YOUR GOAL: Continue the forum reply below about limiting output rows across mappers and reducers, starting right after its last sentence.

TEXT FOR ANALYSIS:
....................

A possible solution is to emit only N rows from each mapper and then use
1 reduce task [*]  if value of N is not very high.
So you end up with utmost m * N rows on reducer instead of full inputset
 and so the limit can be done easier.
If you ok with some sort of variance in the number of rows inserted (and
if value of N is very high), you can do more interesting things like
N/m' rows per mapper  and multiple reducers (r) : with assumtion that
each reducer will see atleast N/r rows  and so you can limit to N/r per
reducer : ofcourse, there is a possible error that gets introduced here ...
Regards,
Mridul
[*] Assuming you just want simple limit  nothing else.
Also note, each mapper might want to emit N rows instead of 'tweaks'
like N/m rows, since it is possible that multiple mappers might have
less than N/m rows to emit to begin with !

....................

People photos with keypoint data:
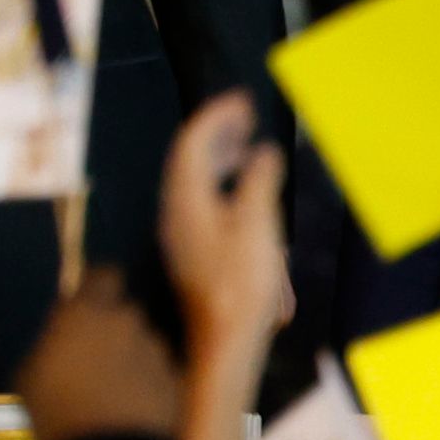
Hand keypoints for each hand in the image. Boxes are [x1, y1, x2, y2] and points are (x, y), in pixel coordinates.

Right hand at [18, 271, 177, 439]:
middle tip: (94, 358)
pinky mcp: (178, 379)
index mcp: (88, 314)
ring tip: (113, 391)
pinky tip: (133, 408)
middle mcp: (129, 323)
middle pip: (125, 312)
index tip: (89, 301)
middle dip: (113, 328)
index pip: (104, 275)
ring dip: (133, 358)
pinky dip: (150, 383)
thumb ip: (53, 343)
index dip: (98, 286)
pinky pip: (160, 372)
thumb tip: (63, 336)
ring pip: (145, 344)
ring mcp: (158, 351)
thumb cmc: (57, 411)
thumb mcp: (32, 373)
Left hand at [158, 90, 288, 359]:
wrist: (225, 338)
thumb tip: (263, 153)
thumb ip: (259, 182)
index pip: (192, 144)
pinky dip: (221, 181)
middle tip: (245, 115)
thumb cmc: (242, 281)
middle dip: (216, 132)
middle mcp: (176, 211)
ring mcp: (183, 232)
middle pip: (189, 160)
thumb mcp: (258, 226)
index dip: (215, 117)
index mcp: (187, 200)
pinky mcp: (194, 249)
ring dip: (219, 156)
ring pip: (194, 181)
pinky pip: (201, 199)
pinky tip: (243, 188)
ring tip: (246, 144)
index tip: (242, 101)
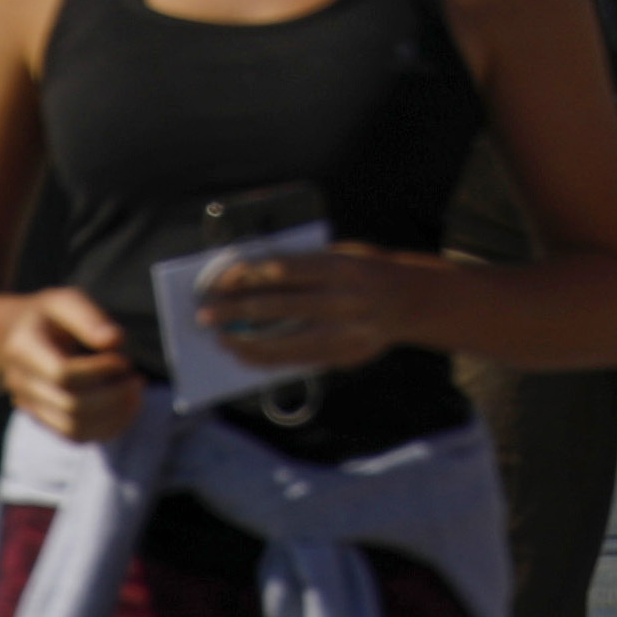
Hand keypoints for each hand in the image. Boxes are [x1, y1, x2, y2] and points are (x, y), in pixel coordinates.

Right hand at [3, 289, 145, 441]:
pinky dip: (107, 428)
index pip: (62, 374)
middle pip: (71, 406)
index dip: (99, 371)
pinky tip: (128, 408)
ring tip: (135, 393)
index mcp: (22, 349)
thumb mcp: (65, 301)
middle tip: (136, 378)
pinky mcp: (45, 420)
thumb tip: (115, 341)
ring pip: (74, 429)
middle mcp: (20, 383)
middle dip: (113, 396)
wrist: (19, 337)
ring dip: (114, 416)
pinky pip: (76, 437)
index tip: (123, 359)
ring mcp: (30, 406)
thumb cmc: (49, 317)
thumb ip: (89, 318)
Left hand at [195, 244, 423, 380]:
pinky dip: (267, 359)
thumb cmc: (364, 271)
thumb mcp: (341, 255)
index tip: (219, 282)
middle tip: (204, 315)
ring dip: (246, 342)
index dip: (248, 276)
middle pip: (279, 307)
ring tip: (221, 341)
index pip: (284, 270)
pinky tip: (246, 356)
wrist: (412, 300)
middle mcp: (344, 300)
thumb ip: (302, 267)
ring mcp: (346, 331)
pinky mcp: (344, 355)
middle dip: (236, 311)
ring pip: (285, 342)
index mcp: (341, 267)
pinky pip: (297, 361)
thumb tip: (249, 282)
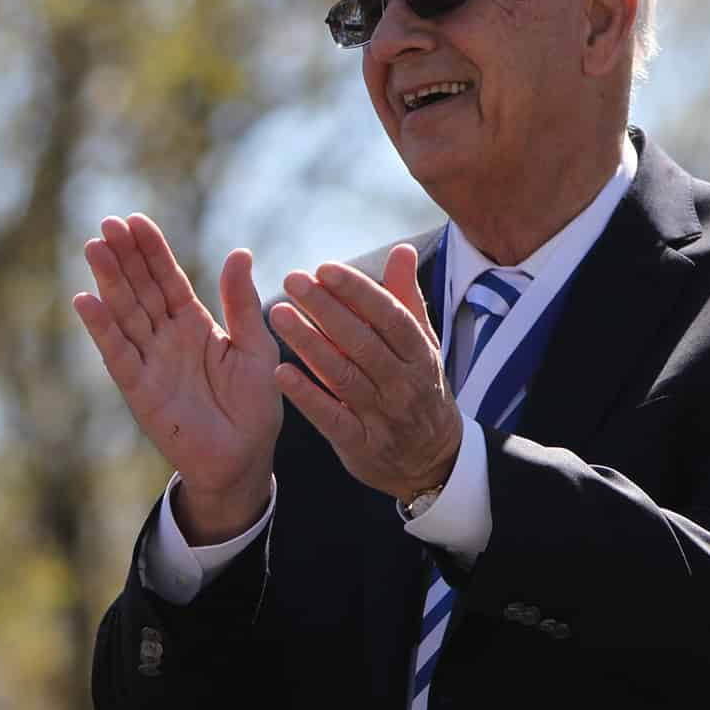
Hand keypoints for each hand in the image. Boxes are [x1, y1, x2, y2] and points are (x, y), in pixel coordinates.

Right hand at [74, 215, 280, 540]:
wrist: (244, 458)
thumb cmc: (254, 404)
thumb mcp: (255, 346)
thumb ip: (241, 302)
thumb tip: (240, 252)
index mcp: (195, 323)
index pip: (169, 279)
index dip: (152, 251)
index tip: (136, 221)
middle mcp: (167, 337)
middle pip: (141, 289)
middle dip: (125, 257)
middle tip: (108, 223)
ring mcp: (150, 361)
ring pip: (126, 313)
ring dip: (110, 281)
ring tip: (94, 247)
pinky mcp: (139, 389)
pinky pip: (117, 354)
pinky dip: (102, 328)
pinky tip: (86, 300)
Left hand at [268, 245, 461, 501]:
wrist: (431, 460)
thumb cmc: (419, 387)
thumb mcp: (422, 345)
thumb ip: (406, 299)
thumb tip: (403, 250)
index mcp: (419, 354)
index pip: (389, 315)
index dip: (358, 290)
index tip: (326, 268)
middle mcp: (403, 383)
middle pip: (363, 342)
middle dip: (326, 309)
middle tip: (292, 280)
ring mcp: (382, 416)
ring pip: (343, 375)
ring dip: (309, 344)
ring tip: (278, 314)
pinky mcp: (360, 444)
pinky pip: (331, 417)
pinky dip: (306, 395)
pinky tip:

....................

OUTPUT:
Something Something wrote:
> If I set # of reduce tasks to 1 using setNumReduceTasks(1), would the class
> be instantiated only on one machine.. always? I mean if I have a cluster of
> say 1 master, 10 workers & 3 zookeepers, is the Reducer class guaranteed to
> be instantiated only on 1 machine?
>
> If answer is yes, then I will use static variable as a counter to see how
> may rows have been added to my HBase table so far. In my use case, I want
> to write only N number of rows to a table. Is there a better way to do
> this? Please let me know. Thanks.